From January to April, CalFire responded to more than 800 wildfires throughout California. During the same period last year, it was only 300. The alarming spike combined with the dry winter forced the state to urge Californians to do their part in getting ready for fire season by creating defensible space and having an emergency plan.
"We're prepared, but the individuals around the state need to be prepared," California Natural Resources Secretary John Laird said.
Homeowner preparation is especially important this year because of budget cuts totaling $80 million. The state hired 700 fewer seasonal firefighters this year, five bulldozers that help create fire breaks won't be in use and one airbase in Fresno was shut down.Three-man crews will also continue to be assigned to engines, instead of four people. And for the second year in a row, California couldn't afford to keep the converted DC-10 used for airdrops on an exclusive contract, so the states will have to fight over it on an as-needed basis.
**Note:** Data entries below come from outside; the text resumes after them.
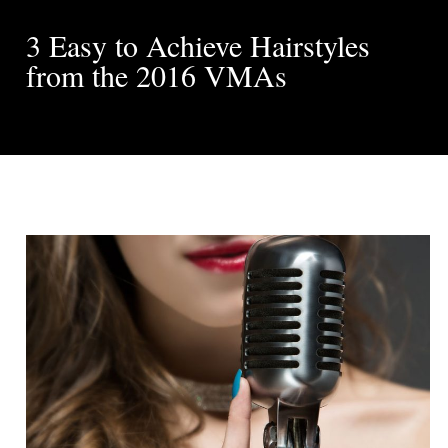
3 Easy to Achieve Hairstyles
from the 2016 VMAs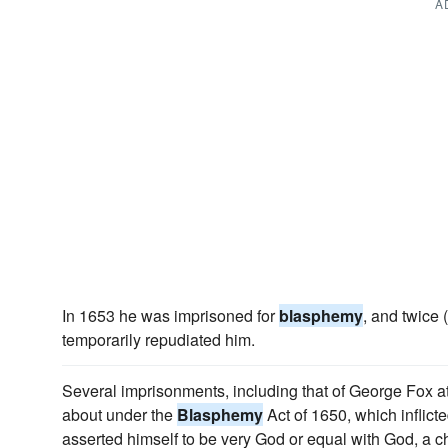
A
In 1653 he was imprisoned for
blasphemy
, and twice
temporarily repudiated him.
Several imprisonments, including that of George Fox 
about under the
Blasphemy
Act of 1650, which inflic
asserted himself to be very God or equal with God, a c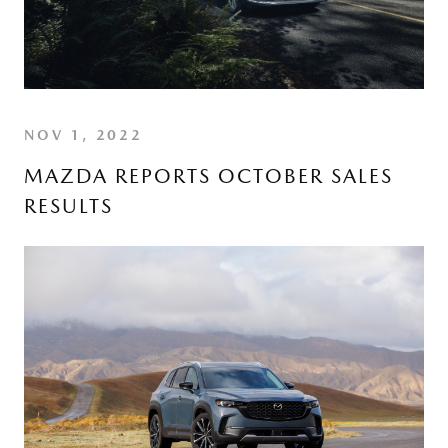
NOV 1, 2022
MAZDA REPORTS OCTOBER SALES
RESULTS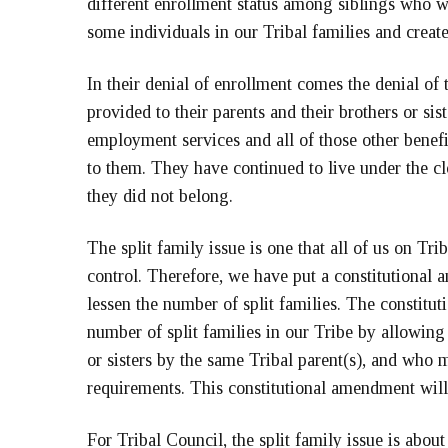
different enrollment status among siblings who we
some individuals in our Tribal families and creat
In their denial of enrollment comes the denial of 
provided to their parents and their brothers or sis
employment services and all of those other benefi
to them. They have continued to live under the c
they did not belong.
The split family issue is one that all of us on Tri
control. Therefore, we have put a constitutional
lessen the number of split families. The constit
number of split families in our Tribe by allowing
or sisters by the same Tribal parent(s), and who 
requirements. This constitutional amendment will
For Tribal Council, the split family issue is abou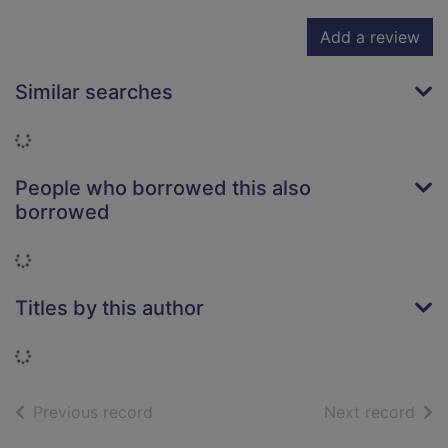
Add a review
Similar searches
Loading...
People who borrowed this also
borrowed
Loading...
Titles by this author
Loading...
of search results
of s
Previous record
Next record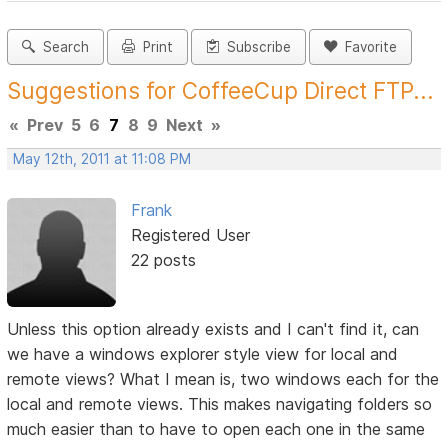
Search
Print
Subscribe
Favorite
Suggestions for CoffeeCup Direct FTP...
«
Prev
5
6
7
8
9
Next
»
May 12th, 2011 at 11:08 PM
Frank
Registered User
22 posts
Unless this option already exists and I can't find it, can
we have a windows explorer style view for local and
remote views? What I mean is, two windows each for the
local and remote views. This makes navigating folders so
much easier than to have to open each one in the same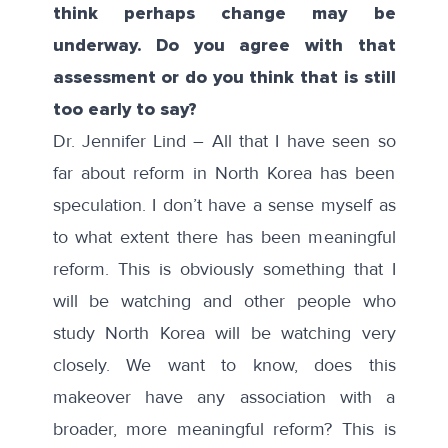
think perhaps change may be
underway. Do you agree with that
assessment or do you think that is still
too early to say?
Dr. Jennifer Lind – All that I have seen so
far about reform in North Korea has been
speculation. I don’t have a sense myself as
to what extent there has been meaningful
reform. This is obviously something that I
will be watching and other people who
study North Korea will be watching very
closely. We want to know, does this
makeover have any association with a
broader, more meaningful reform? This is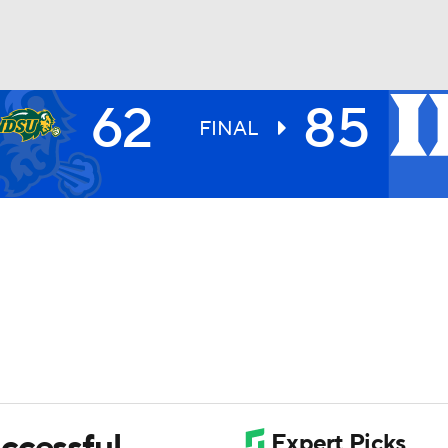
62
85
UFC
FINAL
HL
CAR
ympics
MLV
ccessful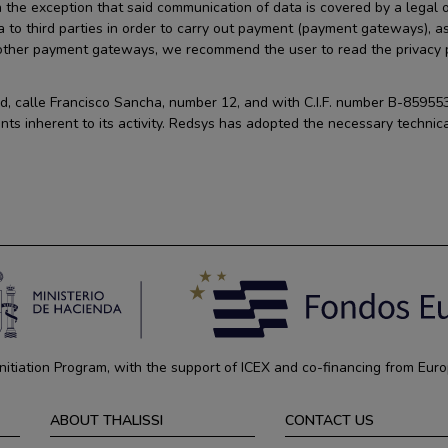
 the exception that said communication of data is covered by a legal ob
a to third parties in order to carry out payment (payment gateways), a
 other payment gateways, we recommend the user to read the privacy po
id, calle Francisco Sancha, number 12, and with C.I.F. number B-859553
nts inherent to its activity. Redsys has adopted the necessary technica
tiation Program, with the support of ICEX and co-financing from Euro
ABOUT THALISSI
CONTACT US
"To have it available on-call costs us more per hour," CalFire senior aviation officer Bill Payne said. "Of course, the operation has to make its money, pay people and does its maintenance."
All this talk of cutbacks worries residents like Monica Wilson, who live right next to areas prone to wildfires. They'll be depending on CalFire more than ever since vegetation is noticeably dry this year.
"I don't know if response times will be increased, or if they'll have less manpower to create firebreaks," Wilson said. "I think basic fire protection is something our government needs to pay for."
But CalFire says residents shouldn't worry because the state has the ability to move resources around and call on other agencies for help.
"We use fire weather and fire behavior specialists to help us anticipate what weather and other conditions are there and we'll staff it accordingly," CalFire Chief Ken Pimlott said.
The state does have an emergency fund it can dip into in case firefighting costs get out of control. It's also readying to bill rural residents up to $150 a year for fire protection.